Friday, August 29, 2008

Post Sales Support

These days the interwebs are full of sites where you can find other peoples tasting notes on pretty much any wine that's out there. Wine Spectator and Wine Advocate have extensive online databases of their published scores and notes; collectors post comments on CellarTracker and Cork'd and discuss the wines in online forums (or is it fora?); consumers and retailers alike discuss the latest releases in their blogs.

But for any given wine, who opens the most bottles? Who knows the wine best? Obviously it's the people who made it. They are uniquely positioned to track the progress of a wine over the years; after all they've had it in ideal conditions since before it was even released.

The finest example in this regard is Penfolds of Australia. Every few years they hold a tasting of the entire library going back over 50 years and publish it on their website as "The Rewards Of Patience". For a collector, whether of the iconic Grange or the more affordable but still long-lived Bin series it's the ultimate resource.

Yet if you go to most other wineries web sites, 99% of the time the only thing you'll find information on is the latest and future releases. It's all about selling; where's the after sales support?

Recently Wes told me that a couple of years ago Jeff Emery had held a tasting and posted notes on the entire library of Santa Cruz Mountain Vineyard wines. Although I'd visited the site before I'd never noticed it because for some reason on my browser (Firefox) it shows up as black on black. But sure enough, the notes are there going back all the way to 1979, and they make interesting reading.

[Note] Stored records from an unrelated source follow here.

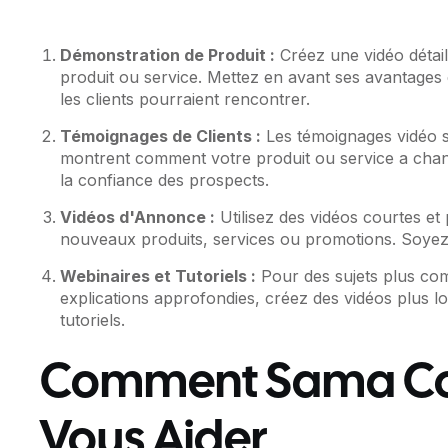
Démonstration de Produit :
Créez une vidéo détail
produit ou service. Mettez en avant ses avantages
les clients pourraient rencontrer.
Témoignages de Clients :
Les témoignages vidéo son
montrent comment votre produit ou service a changé
la confiance des prospects.
Vidéos d'Annonce :
Utilisez des vidéos courtes e
nouveaux produits, services ou promotions. Soyez c
Webinaires et Tutoriels :
Pour des sujets plus co
explications approfondies, créez des vidéos plus 
tutoriels.
Comment Sama C
Vous Aider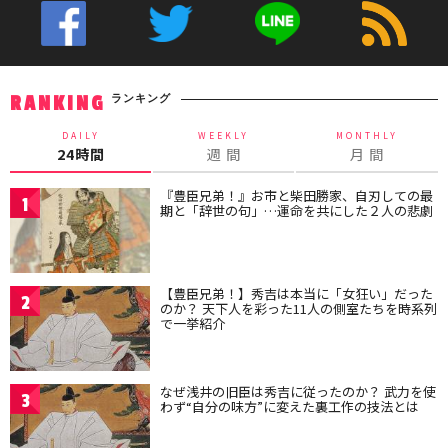
ランキング
RANKING
DAILY
WEEKLY
MONTHLY
24時間
週 間
月 間
『豊臣兄弟！』お市と柴田勝家、自刃しての最
1
期と「辞世の句」…運命を共にした２人の悲劇
【豊臣兄弟！】秀吉は本当に「女狂い」だった
2
のか？ 天下人を彩った11人の側室たちを時系列
で一挙紹介
なぜ浅井の旧臣は秀吉に従ったのか？ 武力を使
3
わず“自分の味方”に変えた裏工作の技法とは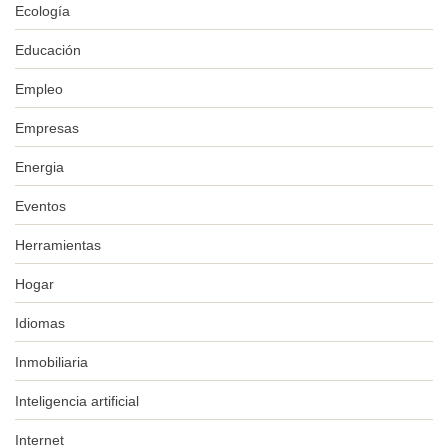
Ecología
Educación
Empleo
Empresas
Energia
Eventos
Herramientas
Hogar
Idiomas
Inmobiliaria
Inteligencia artificial
Internet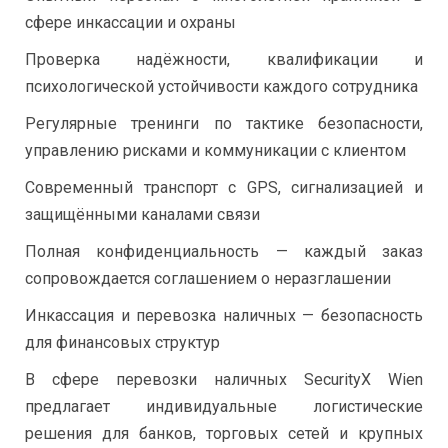
сфере инкассации и охраны
Проверка надёжности, квалификации и
психологической устойчивости каждого сотрудника
Регулярные тренинги по тактике безопасности,
управлению рисками и коммуникации с клиентом
Современный транспорт с GPS, сигнализацией и
защищёнными каналами связи
Полная конфиденциальность — каждый заказ
сопровождается соглашением о неразглашении
Инкассация и перевозка наличных — безопасность
для финансовых структур
В сфере перевозки наличных SecurityX Wien
предлагает индивидуальные логистические
решения для банков, торговых сетей и крупных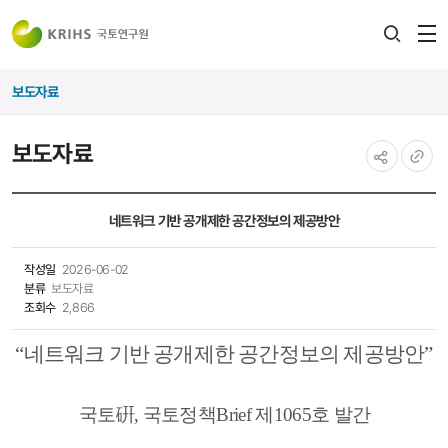
전
검색
열
레이어
보도자료
열기
보도자료
공유하기
URL
복사
네트워크 기반 공개제한 공간정보의 제공방안
작성일
2026-06-02
분류
보도자료
조회수
2,866
“
네트워크 기반 공개제한 공간정보의 제공방안
”
국토
硏
,
국토정책
Brief
제
1065호
발간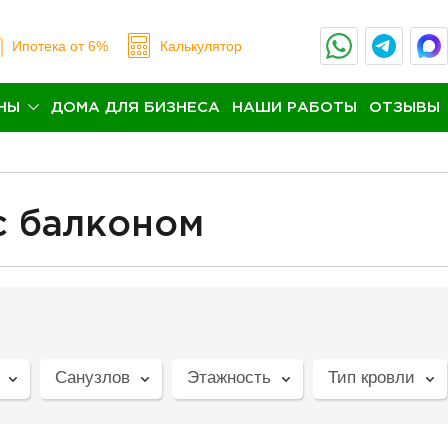
Ипотека
от 6%
Калькулятор
НЫ
ДОМА ДЛЯ БИЗНЕСА
НАШИ РАБОТЫ
ОТЗЫВЫ
с балконом
Санузлов
Этажность
Тип кровли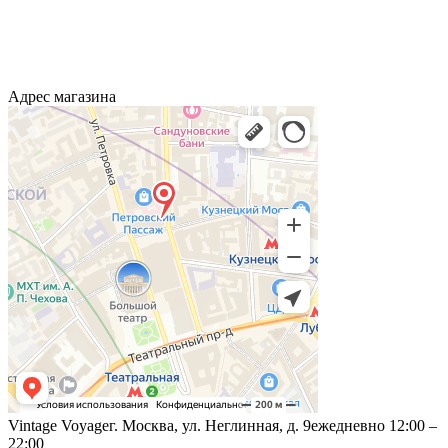
Адрес магазина
Vintage Voyage
г. Москва, ул. Неглинная, д. 9
ежедневно 12:00 –
22:00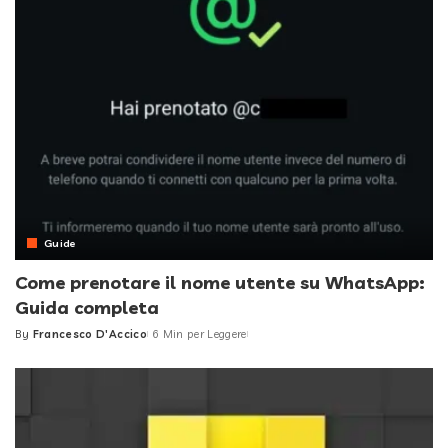
Guide
Come prenotare il nome utente su WhatsApp:
Guida completa
By
Francesco D'Accico
6 Min per Leggere
Posted
by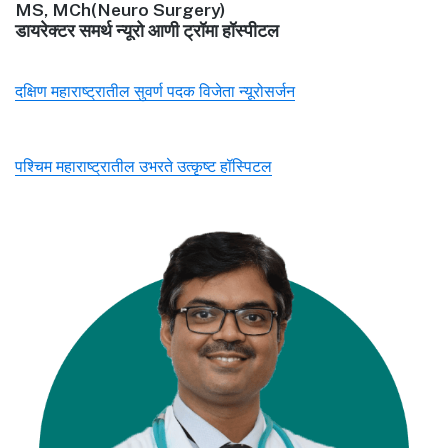
MS, MCh(Neuro Surgery)
डायरेक्टर समर्थ न्यूरो आणी ट्रॉमा हॉस्पीटल
दक्षिण महाराष्ट्रातील सुवर्ण पदक विजेता न्यूरोसर्जन
पश्चिम महाराष्ट्रातील उभरते उत्कृष्ट हॉस्पिटल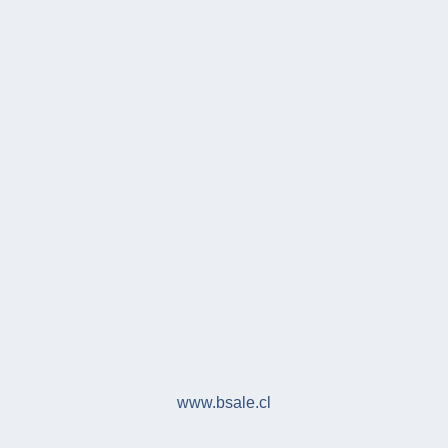
www.bsale.cl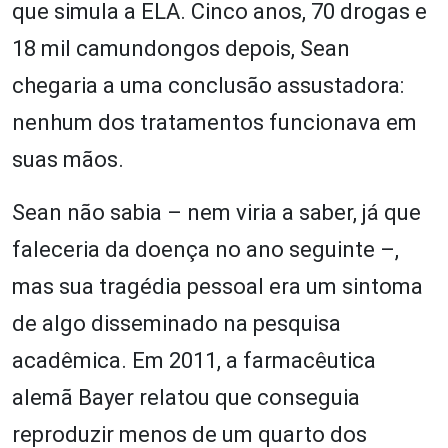
que simula a ELA. Cinco anos, 70 drogas e
18 mil camundongos depois, Sean
chegaria a uma conclusão assustadora:
nenhum dos tratamentos funcionava em
suas mãos.
Sean não sabia – nem viria a saber, já que
faleceria da doença no ano seguinte –,
mas sua tragédia pessoal era um sintoma
de algo disseminado na pesquisa
acadêmica. Em 2011, a farmacêutica
alemã Bayer relatou que conseguia
reproduzir menos de um quarto dos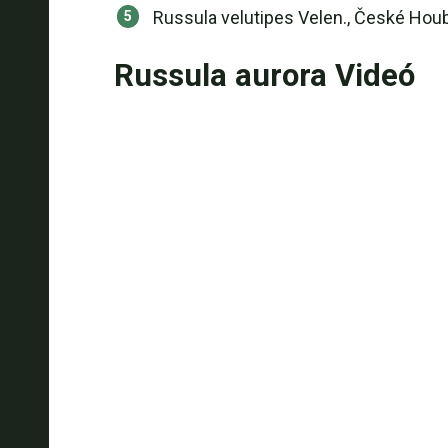
Russula velutipes Velen., České Houb
Russula aurora Videó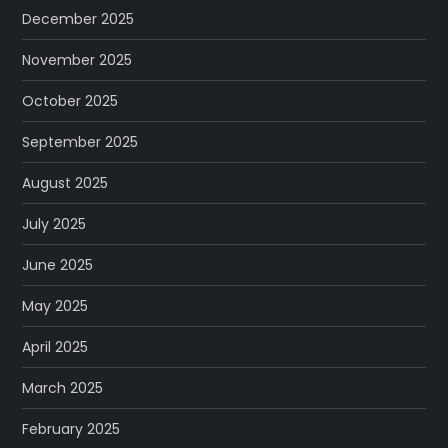
December 2025
November 2025
October 2025
September 2025
August 2025
July 2025
June 2025
May 2025
April 2025
March 2025
February 2025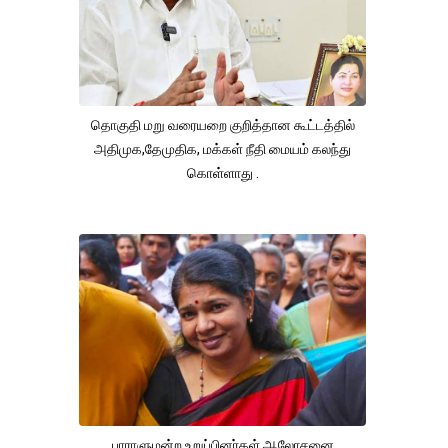
தொகுதி மறு வரையறை குறித்தான கூட்டத்தில்
அதிமுக,தேமுதிக, மக்கள் நீதி மையம் கலந்து
கொள்ளாது .
பாராளுமன்ற உறுப்பினர்கள் ஆலோசனை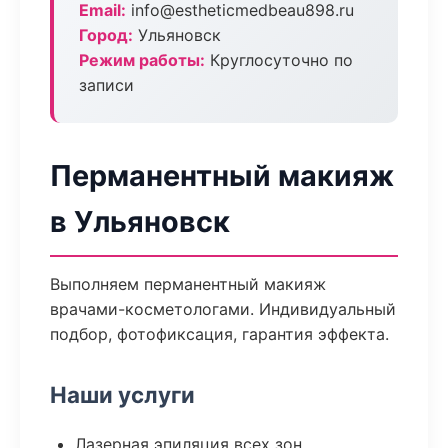
Email:
info@estheticmedbeau898.ru
Город:
Ульяновск
Режим работы:
Круглосуточно по
записи
Перманентный макияж
в Ульяновск
Выполняем перманентный макияж
врачами-косметологами. Индивидуальный
подбор, фотофиксация, гарантия эффекта.
Наши услуги
Лазерная эпиляция всех зон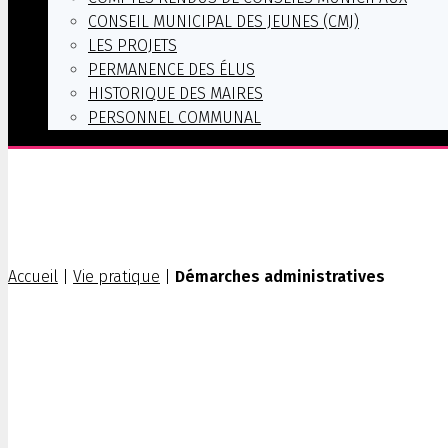
CONSEIL MUNICIPAL DES JEUNES (CMJ)
LES PROJETS
PERMANENCE DES ÉLUS
HISTORIQUE DES MAIRES
PERSONNEL COMMUNAL
Accueil
|
Vie pratique
|
Démarches administratives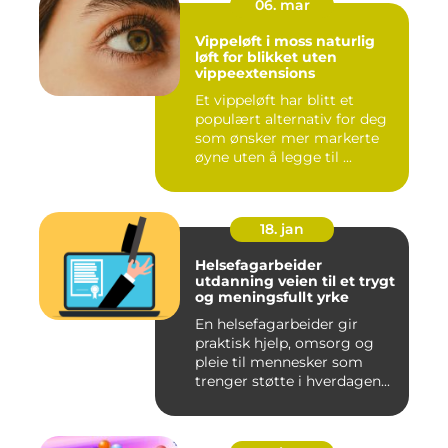
06. mar
Vippeløft i moss naturlig
løft for blikket uten
vippeextensions
Et vippeløft har blitt et
populært alternativ for deg
som ønsker mer markerte
øyne uten å legge til ...
18. jan
Helsefagarbeider
utdanning veien til et trygt
og meningsfullt yrke
En helsefagarbeider gir
praktisk hjelp, omsorg og
pleie til mennesker som
trenger støtte i hverdagen...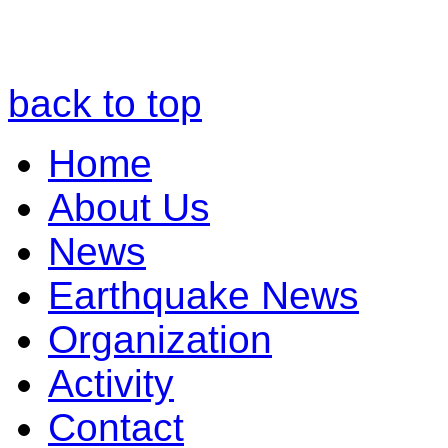
back to top
Home
About Us
News
Earthquake News
Organization
Activity
Contact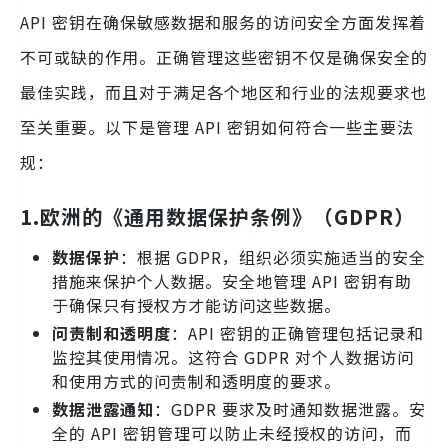
API 密钥在确保敏感数据和服务的访问安全方面发挥着
不可或缺的作用。正确管理这些密钥不仅是确保安全的
最佳实践，而且对于满足各个地区和行业的法规要求也
至关重要。以下是管理 API 密钥如何符合一些主要法
规：
1.欧洲的《通用数据保护条例》（GDPR）
数据保护
：根据 GDPR，组织必须实施适当的安全
措施来保护个人数据。安全地管理 API 密钥有助
于确保只有授权方才能访问这些数据。
问责制和透明度
：API 密钥的正确管理包括记录和
监控其使用情况。这符合 GDPR 对个人数据访问
和使用方式的问责制和透明度的要求。
数据泄露通知
：GDPR 要求及时通知数据泄露。安
全的 API 密钥管理可以防止未经授权的访问，而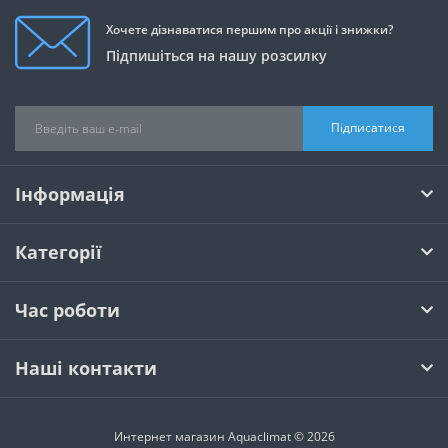
Хочете дізнаватися першим про акції і знижки?
Підпишіться на нашу розсилку
Підписатися
Інформація
Категорії
Час роботи
Наші контакти
Интернет магазин Aquaclimat © 2026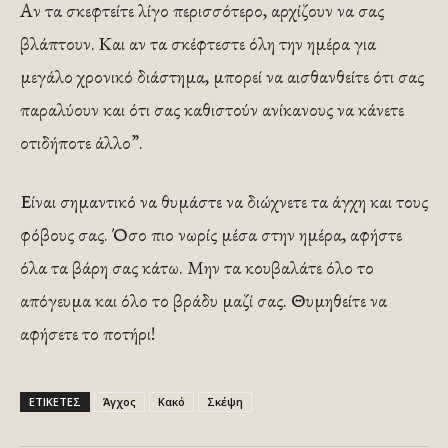
Αν τα σκεφτείτε λίγο περισσότερο, αρχίζουν να σας
βλάπτουν. Και αν τα σκέφτεστε όλη την ημέρα για
μεγάλο χρονικό διάστημα, μπορεί να αισθανθείτε ότι σας
παραλύουν και ότι σας καθιστούν ανίκανους να κάνετε
οτιδήποτε άλλο”.
Είναι σημαντικό να θυμάστε να διώχνετε τα άγχη και τους
φόβους σας. Όσο πιο νωρίς μέσα στην ημέρα, αφήστε
όλα τα βάρη σας κάτω. Μην τα κουβαλάτε όλο το
απόγευμα και όλο το βράδυ μαζί σας. Θυμηθείτε να
αφήσετε το ποτήρι!
ΕΤΙΚΕΤΕΣ
Άγχος
Κακό
Σκέψη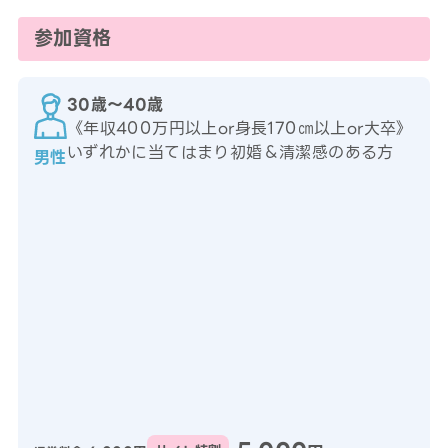
参加資格
30歳〜40歳
《年収400万円以上or身長170㎝以上or大卒》
いずれかに当てはまり初婚＆清潔感のある方
男性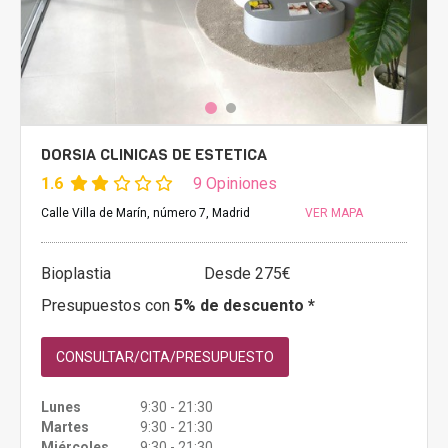
DORSIA CLINICAS DE ESTETICA
1.6
9 Opiniones
Calle Villa de Marín, número 7, Madrid
VER MAPA
Bioplastia
Desde 275€
Presupuestos con
5% de descuento *
CONSULTAR/CITA/PRESUPUESTO
Lunes
9:30 - 21:30
Martes
9:30 - 21:30
Miércoles
9:30 - 21:30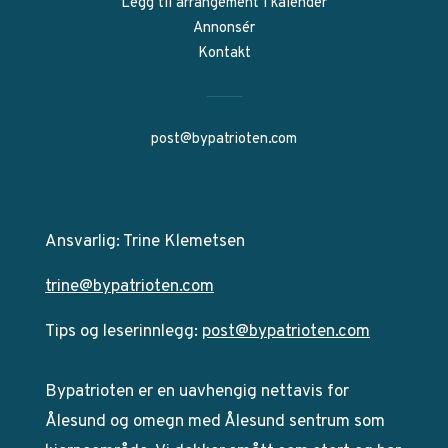
Legg til arrangement i kalender
Annonsér
Kontakt
post@bypatrioten.com
Ansvarlig: Trine Klemetsen
trine@bypatrioten.com
Tips og leserinnlegg:
post@bypatrioten.com
Bypatrioten er en uavhengig nettavis for
Ålesund og omegn med Ålesund sentrum som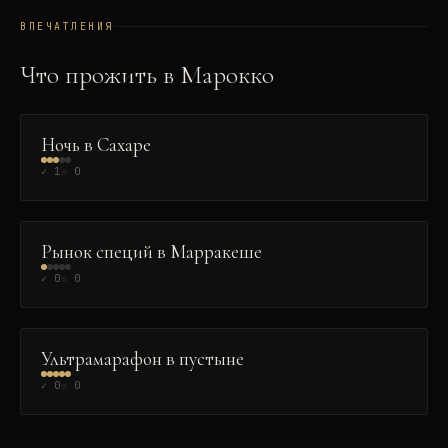
ВПЕЧАТЛЕНИЯ
Что прожить в
Марокко
ПРИРОДА
👑
Ночь в Сахаре
✓
1
☆
0
ГАСТРОНОМИЯ
👑
Рынок специй в Марракеше
✓
0
☆
0
ЭКСТРИМ
👑
Ультрамарафон в пустыне
✓
0
☆
0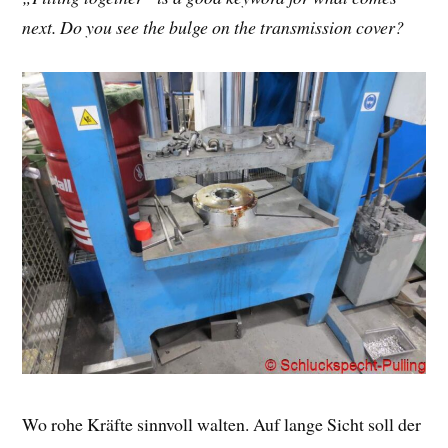
next. Do you see the bulge on the transmission cover?
Wo rohe Kräfte sinnvoll walten. Auf lange Sicht soll der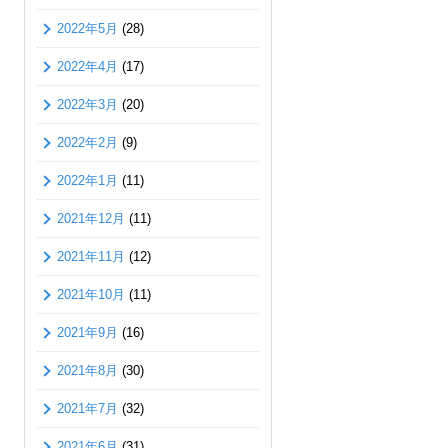
2022年5月
(28)
2022年4月
(17)
2022年3月
(20)
2022年2月
(9)
2022年1月
(11)
2021年12月
(11)
2021年11月
(12)
2021年10月
(11)
2021年9月
(16)
2021年8月
(30)
2021年7月
(32)
2021年6月
(31)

Take for example the rainy 1982 vintage; the Bates Ranch Cabernet is "Complex and soft, perhaps just past its peak. Drink now or last Tuesday" whereas the Estate Pinot Noir is "a HUGE wine that still needs time. Lots of tannin, but lots of deep fruit too. Hold until 2010 to 2015". Notes like these from the people who know the wines are a fantastic resource that will prevent you from opening a bottle too soon or keeping it too long, and I wish that more wineries would share them.